Chatbots typically produce a single response based on the information contained in the dataset they are trained on, suggesting that there is a single correct answer to each question or 1 singular truth.41 Comparatively, when a user inputs the same question into a search engine, such as Google, they will be provided with pages of options that they can explore to determine which information is most relevant and useful to them depending on their personal circumstance and context. In both situations, the user should be encouraged to apply their own critical thinking skills to assess the information they have been provided.

Accessibility

Changing the way health care is delivered to rely on AI and chatbots may create some issues with who is able to access information and care. Relying more on technology means access would likely increase for some people and decrease for others. The availability and cost of smartphones and computers, as well as reliable internet access, could impact some patients’ ability to access health information or health care. There may also be access considerations for people with disabilities that limit their ability to use the devices required to access the chatbots. Many chatbots rely on text-based chat, which could prove difficult to use for people with visual impairments or limitations in their ability to type. For those who cannot read or who have reading levels lower than that of the chatbot, they will also face barriers to using them.

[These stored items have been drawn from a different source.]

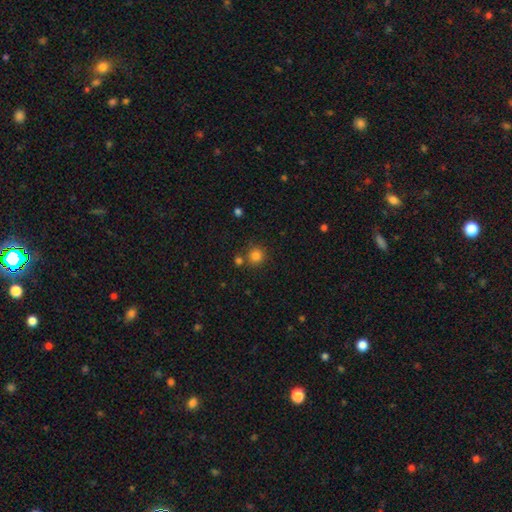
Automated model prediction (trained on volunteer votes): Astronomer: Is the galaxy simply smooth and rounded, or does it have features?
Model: smooth — 83%.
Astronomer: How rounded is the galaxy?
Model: round — 92%.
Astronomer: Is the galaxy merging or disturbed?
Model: none — 76%.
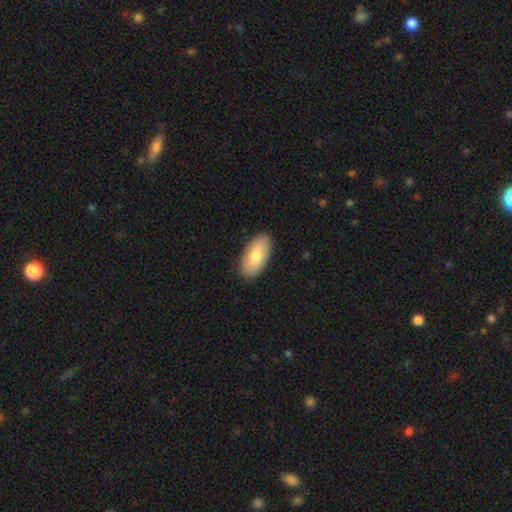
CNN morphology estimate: smooth 77%, featured or disk 17%, star or artifact 5%. Down the decision tree: how rounded — in between (94%); merging — none (88%).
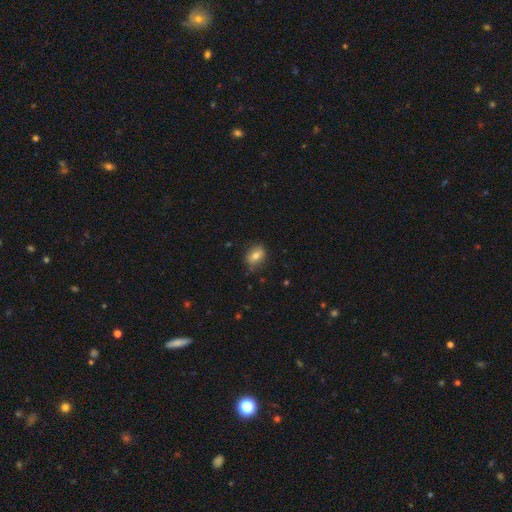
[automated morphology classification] Overall: smooth (69%). How rounded: in between (70%). Merging: none (79%).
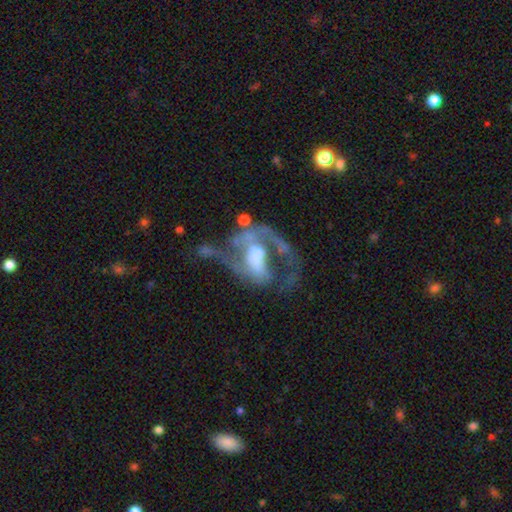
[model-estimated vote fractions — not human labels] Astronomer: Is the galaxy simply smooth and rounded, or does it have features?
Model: featured or disk — 80%.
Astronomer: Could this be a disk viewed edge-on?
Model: no — 96%.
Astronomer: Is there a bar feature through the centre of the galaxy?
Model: no — 40% (runner-up: weak, 37%).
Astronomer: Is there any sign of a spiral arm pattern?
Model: yes — 73%.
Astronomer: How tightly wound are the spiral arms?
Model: medium — 45% (runner-up: loose, 38%).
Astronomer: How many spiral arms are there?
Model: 2 — 59%.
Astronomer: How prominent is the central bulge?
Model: moderate — 44% (runner-up: small, 23%).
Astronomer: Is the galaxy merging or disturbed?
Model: major disturbance — 45% (runner-up: none, 29%).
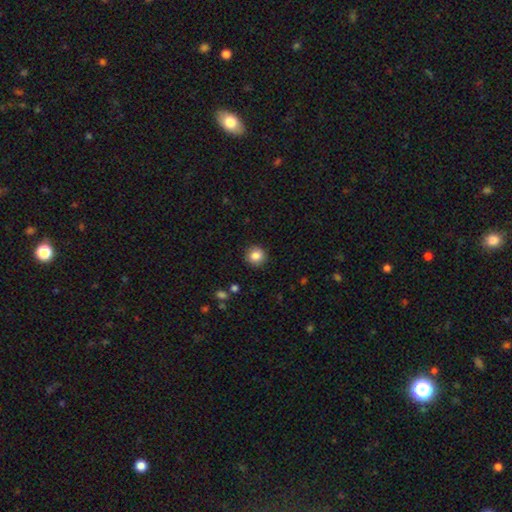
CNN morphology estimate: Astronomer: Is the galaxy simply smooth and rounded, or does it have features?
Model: smooth — 85%.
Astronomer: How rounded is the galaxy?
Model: round — 93%.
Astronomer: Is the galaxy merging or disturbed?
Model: none — 91%.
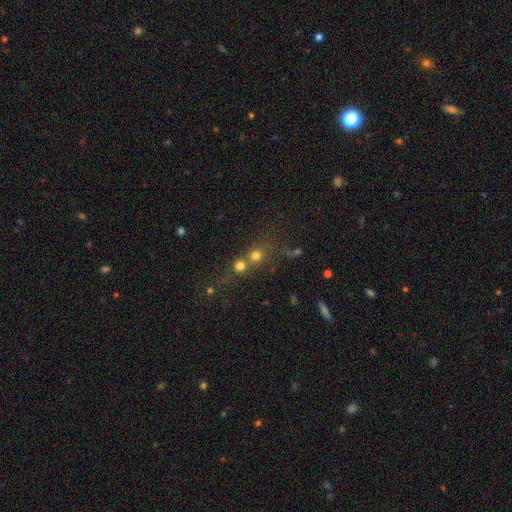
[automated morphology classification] smooth_or_featured: smooth (p=0.69) [alt: star or artifact p=0.20]
how_rounded: round (p=0.86) [alt: in between p=0.12]
merging: none (p=0.47) [alt: merger p=0.43]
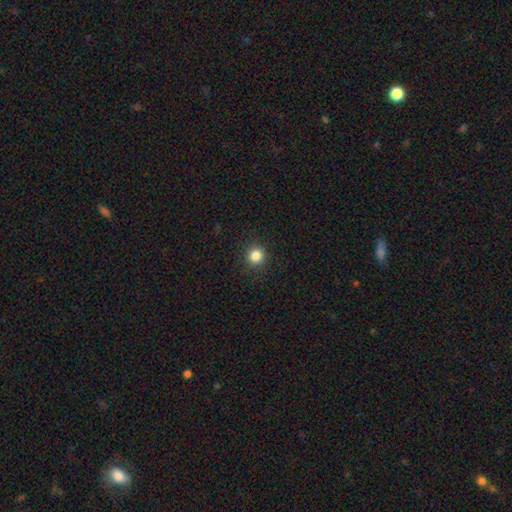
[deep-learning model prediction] A smooth galaxy with no disk features (84%) that is round (94%). Merging: none (92%).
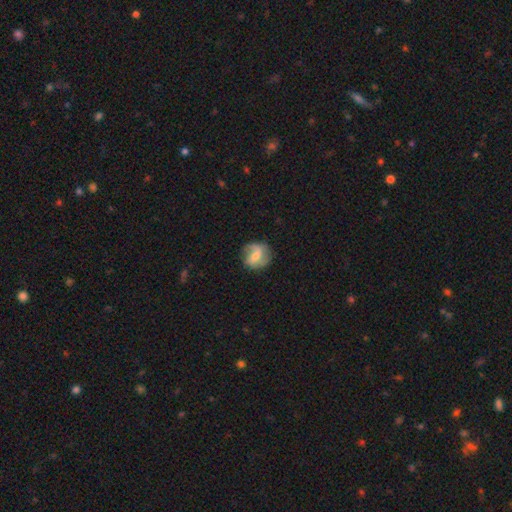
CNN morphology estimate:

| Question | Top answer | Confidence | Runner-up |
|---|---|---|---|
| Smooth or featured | featured or disk | 62% | smooth (31%) |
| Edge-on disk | no | 97% | yes (3%) |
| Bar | weak | 50% | strong (26%) |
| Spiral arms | yes | 88% | no (12%) |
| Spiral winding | medium | 41% | loose (40%) |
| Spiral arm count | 2 | 77% | 1 (10%) |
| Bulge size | moderate | 44% | small (38%) |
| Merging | none | 74% | minor disturbance (17%) |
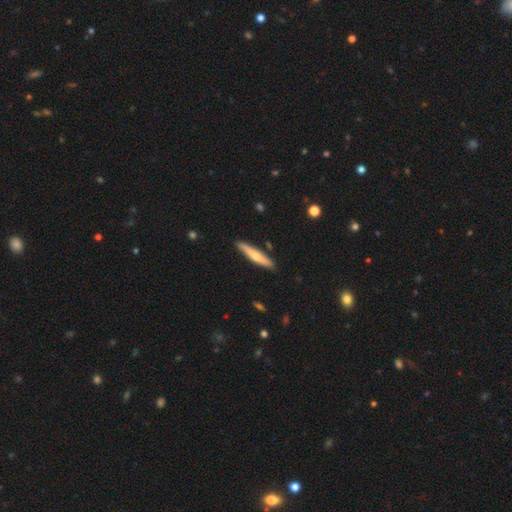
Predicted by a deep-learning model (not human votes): This is possibly a smooth galaxy (54%). How rounded: clearly cigar-shaped (92%). Merging: clearly none (87%).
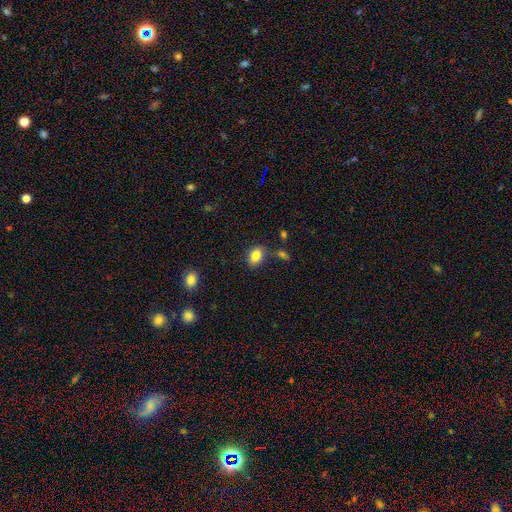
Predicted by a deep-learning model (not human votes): This is clearly a smooth galaxy (83%). How rounded: likely in between (73%). Merging: clearly none (80%).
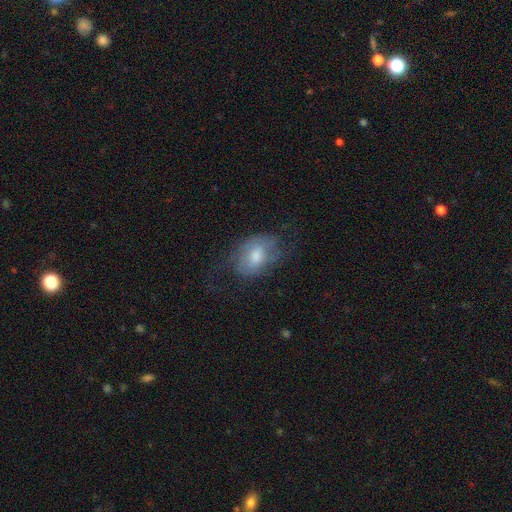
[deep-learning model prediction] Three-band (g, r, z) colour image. It shows a smooth galaxy with no disk features (48%). Merging: none (49%).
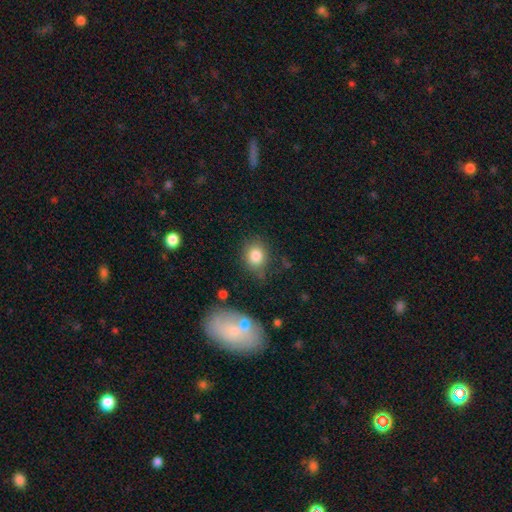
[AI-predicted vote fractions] smooth 83%, star or artifact 9%, featured or disk 8%. Down the decision tree: how rounded — round (63%); merging — none (76%).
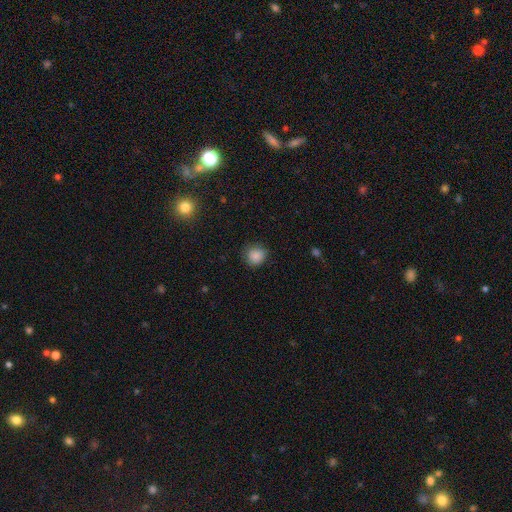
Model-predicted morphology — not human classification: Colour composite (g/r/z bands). It shows a smooth galaxy with no disk features (87%) that is round (88%). Merging: none (83%).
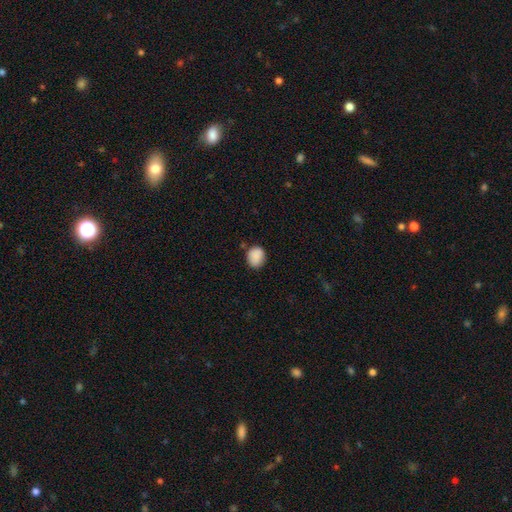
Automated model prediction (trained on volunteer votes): smooth-or-featured: smooth: 88% | star or artifact: 8% | featured or disk: 4%
  how-rounded: round: 60% | in between: 40% | cigar-shaped: 1%
  merging: none: 77% | minor disturbance: 17% | major disturbance: 4% | merger: 3%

Additionally, working knowledge of the “spoken” languages of the chatbots is required to access chatbot services. If chatbots are only available in certain languages, this could exclude those who do not have a working knowledge of those languages. Conversely, if chatbots are available in multiple languages, those people who currently have more trouble accessing health care in their first language may find they have improved access if a chatbot “speaks” their language.

Future Developments

The body of evidence will continue to grow as AI is used more often to support the provision of health care. In August 2023, a search of ClinicalTrials.gov produced 57 results of ongoing clinical trials using AI chatbots in health care. Some of the areas of study included increasing medication education and adherence, reducing vaccine hesitancy and increasing vaccine uptake, tracking and improving sleep, self-testing and reporting of communicable disease, mental health and wellbeing, diabetic foot care, and many others. The establishment of standardized usability and outcome measurement scales could aid in improving evaluation. Guidance and assessment criteria, such as the Model for Assessment of Artificial Intelligence (MAS-AI) in medical imaging and the Digital Technology Assessment Criteria (DTAC), will contribute to the continued standardization of the methods to evaluate the effectiveness of digital technologies and AI in health care.

Final Remarks

The evidence to support the effectiveness of AI chatbots to change clinical outcomes remains unclear. Chatbots cannot provide health care on their own. They require oversight from humans to ensure the information they provide is factual and appropriate. This requirement for human involvement makes it difficult to establish ability of the chatbot alone to influence patient outcomes. Researchers have recommended the development of consistent AI evaluation standards to facilitate the direct comparison of different AI health technologies with each other and with standard care. Concerns persist regarding the preservation of patient privacy and the security of data when using existing publicly accessible AI systems, such as ChatGPT. The convenience of 24/7 access to health information and the perceived confidentiality of conversing with a computer instead of a human are features that make AI chatbots appealing for patients to use.

References

1.Clark M, Severn M. CADTH health technology review: Artificial intelligence in prehospital emergency health care. Can J Health Technol. 2023;3(8). https://canjhealthtechnol.ca/index.php/cjht/article/view/EN0052/EN0052. Accessed 18 Oct 2023.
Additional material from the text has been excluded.